「美桜様!お茶が零れております!」


「……あっ!す、すみません!」


使用人に声をかけられ、美桜ははっと我に返る。


どうやらぼうっとしていて、手元を見ていなかったらしい。


テーブルの上にはカップから溢れた液体が広がっていた。


美桜は慌てて布巾でテーブルを拭く。


本来ならば使用人がこういうことはするのだが、星夜は美桜が淹れたお茶をとても気に入ってくれていて、たまに美桜がこうしてお茶を淹れているのだ。


「美桜様、大丈夫ですか?お疲れのようでしたらわたくしが…」


「いいえ、大丈夫です。ちょっと考えことしていただけなので。ありがとうございます。」


なんとかにっこりと笑顔を作ると、使用人の男性は「分かりました。」とほっと胸を撫でおろした様子で台所を出て行った。


使用人が出て行ったのを見送って、美桜はふぅと静かにため息を吐く。



…だめだな、私。


紬から聞いた言葉が、こびりついて頭の中から離れてくれない。


考えてみれば、美桜は星夜のことをほとんど何も知らないのだ。


星夜から花嫁になってくれと言われた時も、正直どうしてこんな私を…という気持ちの方が強かった。今でも彼の花嫁であるという実感は湧いていない。


それまで家族から虐げられてきた美桜にとって、星夜は救世主のようなものだった。


愛をいうものをいっさい受けずに育ってきた美桜にとって、幼い頃に星夜と交わした約束は、唯一の光であり希望だった。


そう、思わず寄りかかってしまいたくなるほど、愛に飢えた美桜からすれば甘い誘惑だったのだ。


私は、自分に優しくしてくれる人ならば誰でも良かったのではないか。



そもそも自分にとって、星夜はどういう存在なのだろうかと考える。


彼に対して好意を持っているのは、たしかだ。


最初に会った時から、星夜は美桜の憧れだった。


彼にどれだけ救われたか分からないほど、彼の存在は美桜にとって大きいものだった。


しかし、それは本当に恋だったのだろうか。優しく手を差し伸べてくれる人を、美桜は望んでいただけではないのだろうか。


誰だって愛されることを求める。


自分自身を愛し大切にしてくれる人を望むのは、ごく自然のことだ。


でも、それに甘えてしまっていいのだろうかとも思う。


星夜だって然りだ。


星夜はとても優しい。屋敷に来てから、惜しみない愛情を美桜に注いでくれている。


だけど、それは愛ではないのではないだろうか。


家族に虐げられ育ってきた美桜を不憫に思っての同情心じゃないのだろうか。


誰もが認めるほどの美しい婚約者がいたのだ、きっとその人の方が星夜にはふさわしいだろう。


なのに、なぜ私だったのか…。


そんな卑屈な気持ちがとめどなく溢れてくる。


斗真も、星夜だからこそ彩華との婚約を認めたのだろう。


自分の想いを閉じ込めるのは容易ではなかったはずだ。


それが彩華との婚約を破棄して私なんかが花嫁だと言われても、到底納得がいくはずがない。

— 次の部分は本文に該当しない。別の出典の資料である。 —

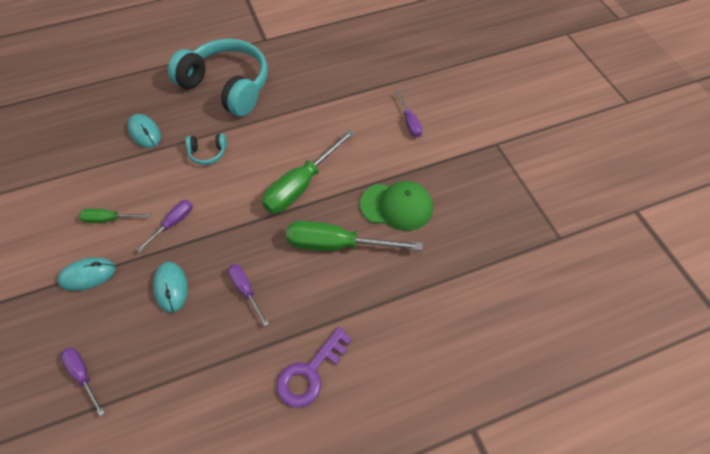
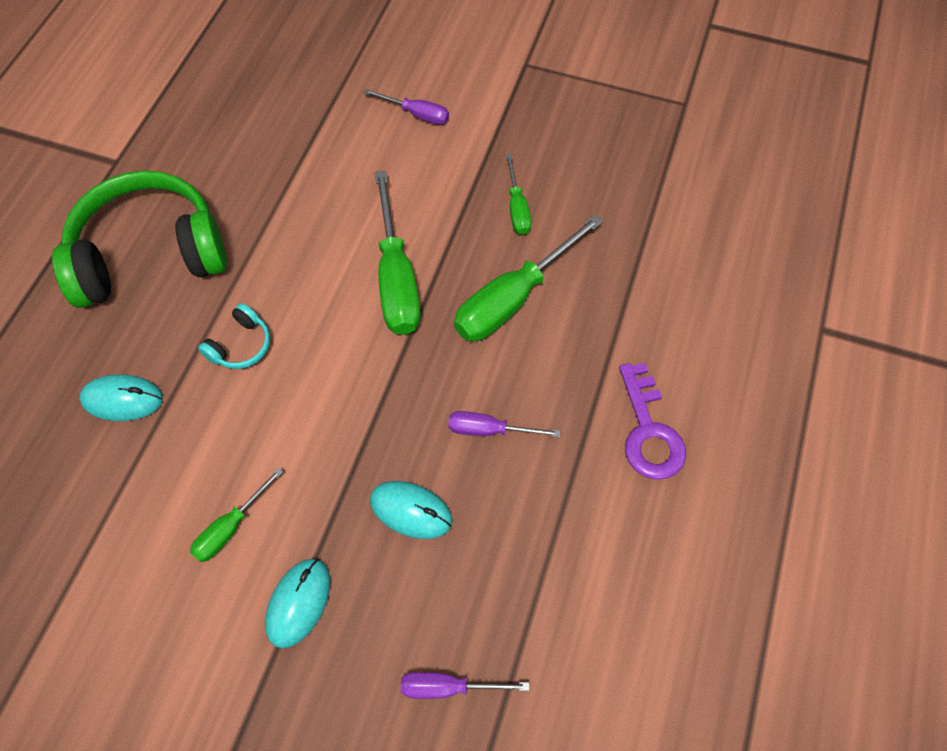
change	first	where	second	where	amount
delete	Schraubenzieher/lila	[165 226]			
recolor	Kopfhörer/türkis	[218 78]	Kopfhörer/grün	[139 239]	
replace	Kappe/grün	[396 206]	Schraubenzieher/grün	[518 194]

私がもし斗真の立場ならと思うと、とてもやるせない気持ちになる。



星夜が何を考えているのか、気持ちがまったく分からない。


「星夜の心の中が覗けたらいいのにな…」


思わずぽつりと心の声が漏れてしまう。


自分に自信が持てない。


いつ、星夜が元婚約者に気持ちが戻ってしまうかと思うと不安で仕方がない。


星夜に嫌われてしまうことがとても怖い。


こう思っている時点で、やはり美桜は星夜のことが好きなのだろうか。


考えれば考えるほど自分の気持ちが分からなくなっていく。



「考えても仕方ないわね。」


まだ星夜のことを知らないのであれば、これから知っていけばいいだけだ。


恋愛とはそういうものだろう。


時間をかけて、ゆっくりと自分自身の気持ちと向き合っていこう。



美桜は軽く自分の両頬を叩いて、気合を入れた。